Jessica : Yes, because it is bent, you can have it go, yes, steeper,
so you can specify that it goes slower all the time. Because
in the end, it has to go to the right.
Teacher : But, where, where, in what part of the graph it rises the
fastest, for example?
Timothy : In the beginning, at the bottom
Teacher : Yes, in the beginning, here at the bottom. But why, how can you
see that?
Timothy : Well, beacuse there, it goes up.
Teacher : But here (teacher points to a part of the graph at two thirds of
the length of the graph) it does also go up
Timothy : Yes, but it goes a little less higher
Teacher : Less higher?
Timothy : Yes, less fast
end of vignette
2.4.3.2 Students are smooth thinkers, but fall back to discrete models
We explored this unexpected difference between the two classrooms in detail in H. de Beer et al. (2015), where we concluded that although classroom conditions often gave rise to the invention and use of discrete representations, the underlying conception that the students reasoned from was continuous. Various facts substantiated our conjecture that the students came to the classroom with a continuous conception of speed. First, the students quickly realized that the speed was continuously decreasing because of the growing width of the cocktail glass’s bowl, when they saw a cocktail glass fill up. Second, the students spoke about their realistic drawings or snapshots models as descriptions of a process. Third, the ease with which the students came up with snapshots suggested that students were familiar with the idea of using discrete snapshots to visualize change over time. Fourth, the students effortlessly accepted the curve, once it was introduced, which could be explained by assuming that the continuous model matched their existing continuous conception of the situation. Fifth, after having seen how a discrete graph approached a curve when decreasing the interval between points, the students never referred back either to the bar graph or the arrow graph in later lessons. Finally, the students in classroom C1 developed a continuous curve by themselves because they were dissatisfied with the discrete and linear graph.

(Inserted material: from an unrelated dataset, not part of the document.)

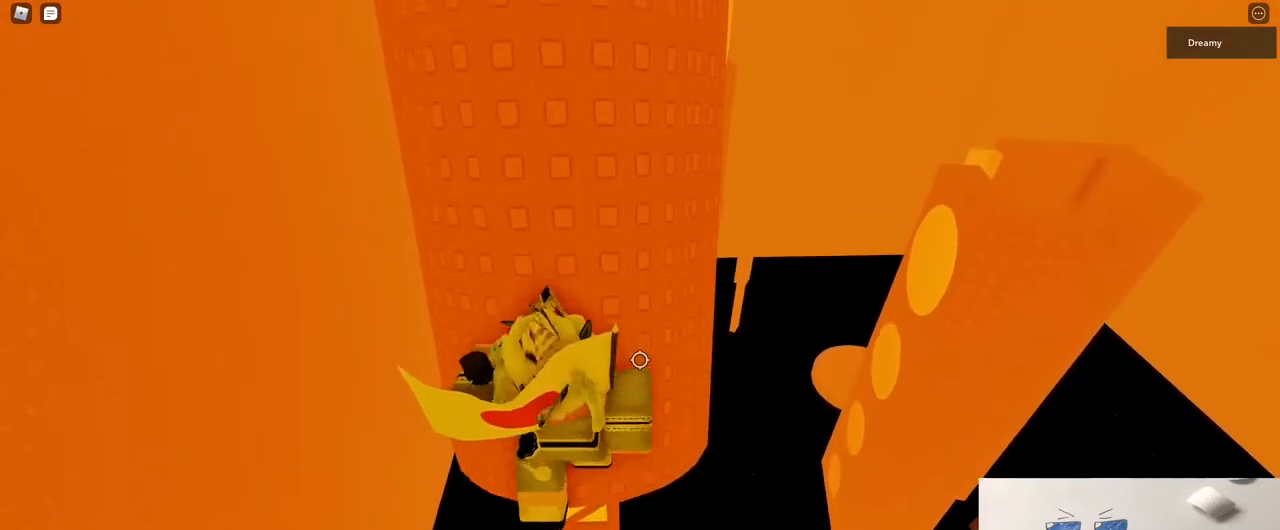
{"keys": ["w"], "mouse": ["right"], "events": []}
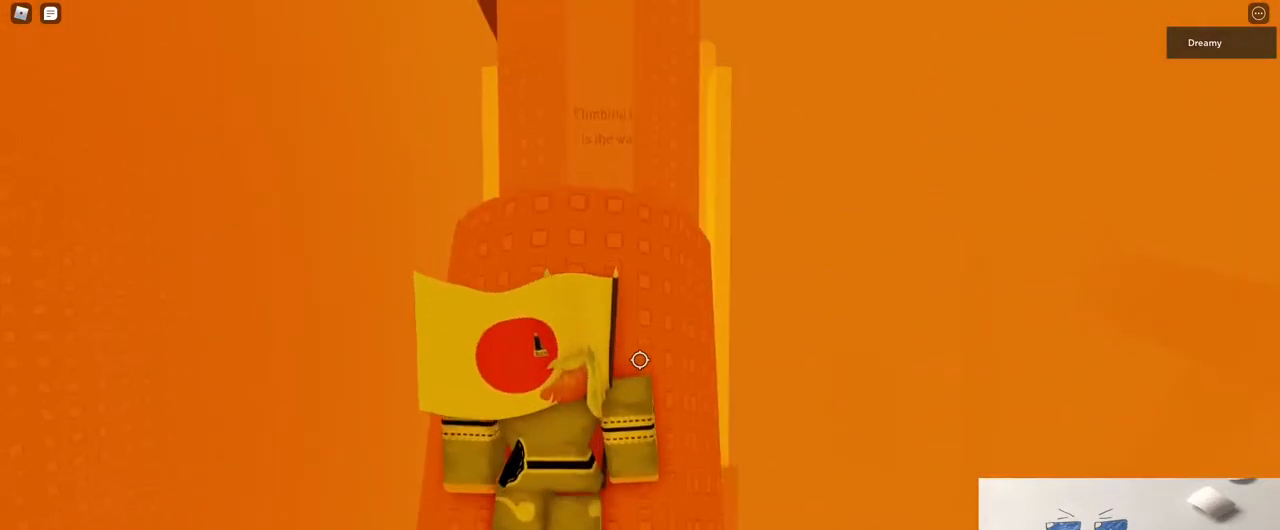
{"keys": [], "mouse": ["right"], "events": [[350, "w", "up"]]}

2.4.3.3 Procedural understanding and quantification
With regard to students’ superficial notion of quantification, the teaching experiment of design experiment 3 further showed that the students were able to quantify speed with the help of the teacher. However, their quantitative understanding never seemed to exceed the ability to execute a procedure to compute speed. Apparently, the quantities, the units, and the measurements were not meaningful to them, and did not transcend the level of numbers in a calculation.
Finally, with respect to the flexibility of the students’ understanding of instantaneous speed, the way the students reasoned in the context of cooling and heating was similar to that in the context of filling glassware. They were able to represent their understanding of a situation in a graph and could interpret a graph in light of the situation. They were able to point out when the speed was highest or lowest, and could use the tangent-line-tool to measure instantaneous speed.
We may briefly summarize what we learned:
- The students in C1 were able to invent a continuous graph by themselves, by using their understanding of the relationship between a glass’ width and speed, and thus of the character of the covariation. Therefore, they are not chunky thinkers; they are continuous thinkers who have difficulty with graphing!
- Although starting discrete, the students in classroom C2 came to understand the continuous graph via shrinking the intervals of a bar chart.
- The students construed the tangent line as an indicator of the speed at a given point. (We see this as a tangent line; the students however were not yet familiar with that notion.)
- Students came to understand the shape of the graphs of a cooling process as being predicted by the tangent line that is depended on the temperature differences.
- Students did not have a sound basis for calculating speeds: they did not really understand average speed, and they had a limited understanding of the measurement units. They need more experience with quantifying constant speeds in a variety of ways (with different units), and relating those with the corresponding graphs.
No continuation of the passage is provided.